Problem statement
Return the data below exactly, please, but drop the pictures.

Supplied data
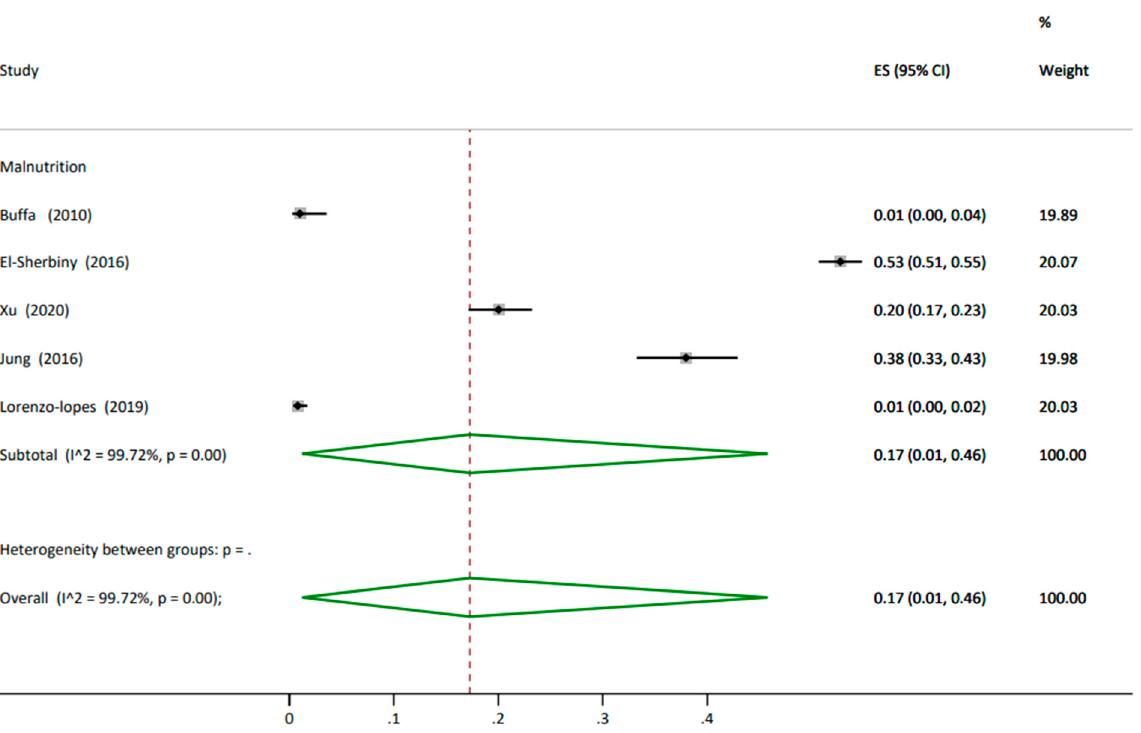
Figure 2. Prevalence of undernutrition in the older people living in the community. ES: effect size; CI: confidence interval. Table 2. Prevalence in studies of older people with undernutrition, frailty, or sarcopenia.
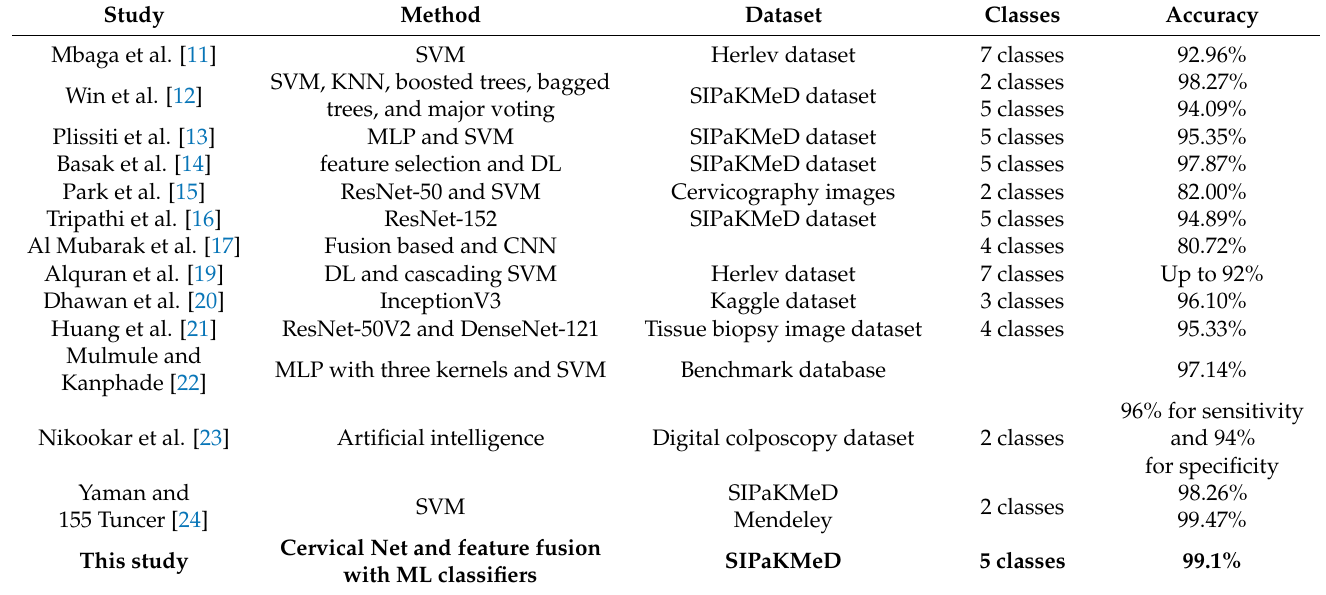
Table 4. Comparison of the proposed method with previous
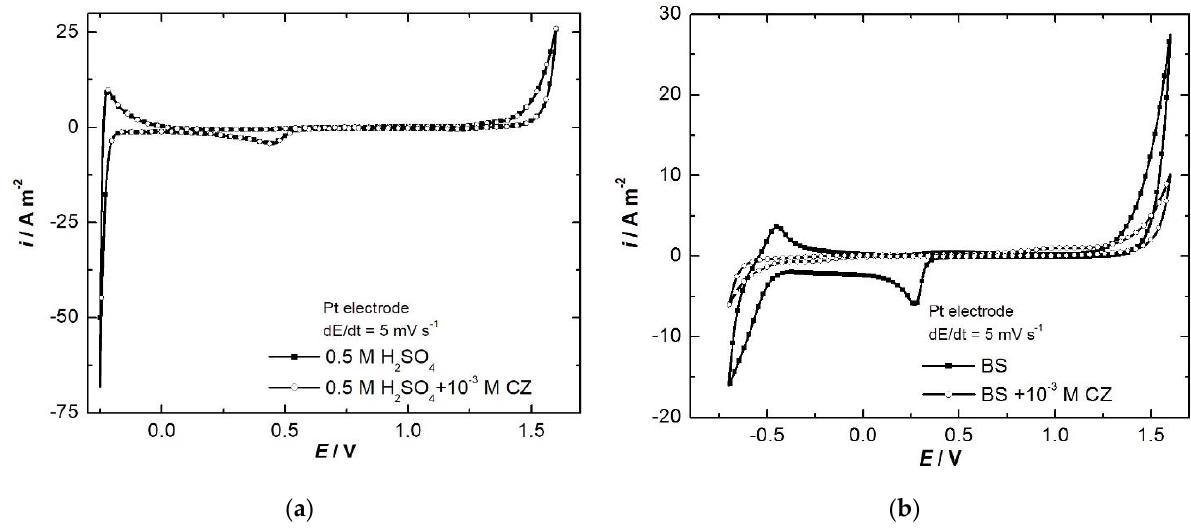
Figure 3. CVs (cycle 3) on platinum electrode 0.5 mol L − 1 H 2 SO 4 ( a ) and 0.5 mol L − 1 Na 2 SO 4 + 30 g L − 1 H 3 BO 3 (BS) ( b ) without and with 10 − 3 mol L − 1 CZ, at 5 mV s − 1 scan rate.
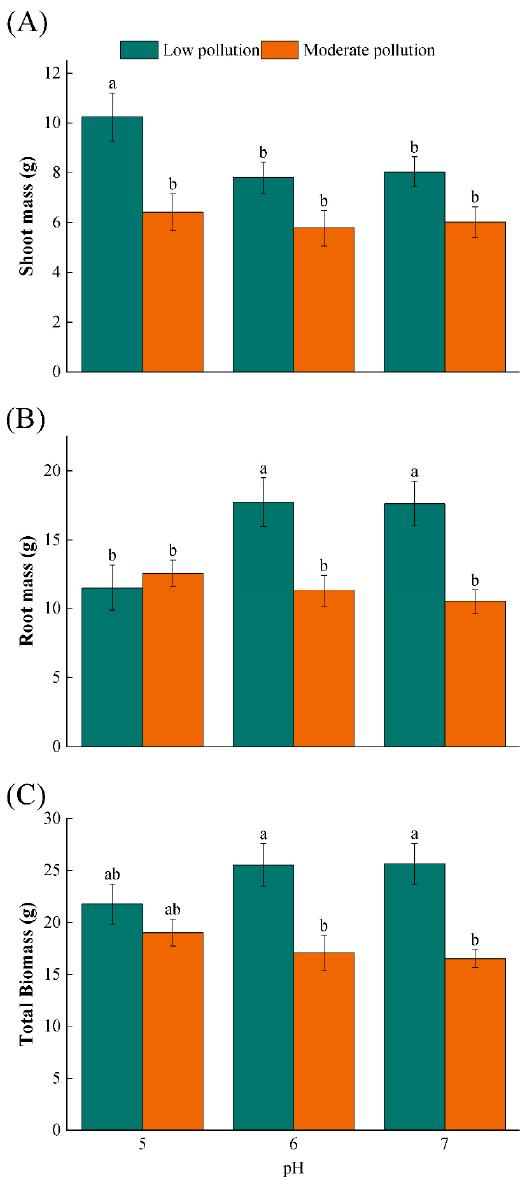
Figure 1. The shoot mass ( A ), root mass ( B ), and total biomass ( C ) of Polygonum hydropiper growing under three soil pH values at two cadmium (Cd) contamination levels. Different lowercase letters (a, b, c) indicate significant differences among the three pH treatments.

Solution below
Figure 2. Prevalence of undernutrition in the older people living in the community. ES: effect size; CI: confidence interval. Table 2. Prevalence in studies of older people with undernutrition, frailty, or sarcopenia.
Table 4. Comparison of the proposed method with previous
Figure 3. CVs (cycle 3) on platinum electrode 0.5 mol L − 1 H 2 SO 4 ( a ) and 0.5 mol L − 1 Na 2 SO 4 + 30 g L − 1 H 3 BO 3 (BS) ( b ) without and with 10 − 3 mol L − 1 CZ, at 5 mV s − 1 scan rate.
Figure 1. The shoot mass ( A ), root mass ( B ), and total biomass ( C ) of Polygonum hydropiper growing under three soil pH values at two cadmium (Cd) contamination levels. Different lowercase letters (a, b, c) indicate significant differences among the three pH treatments.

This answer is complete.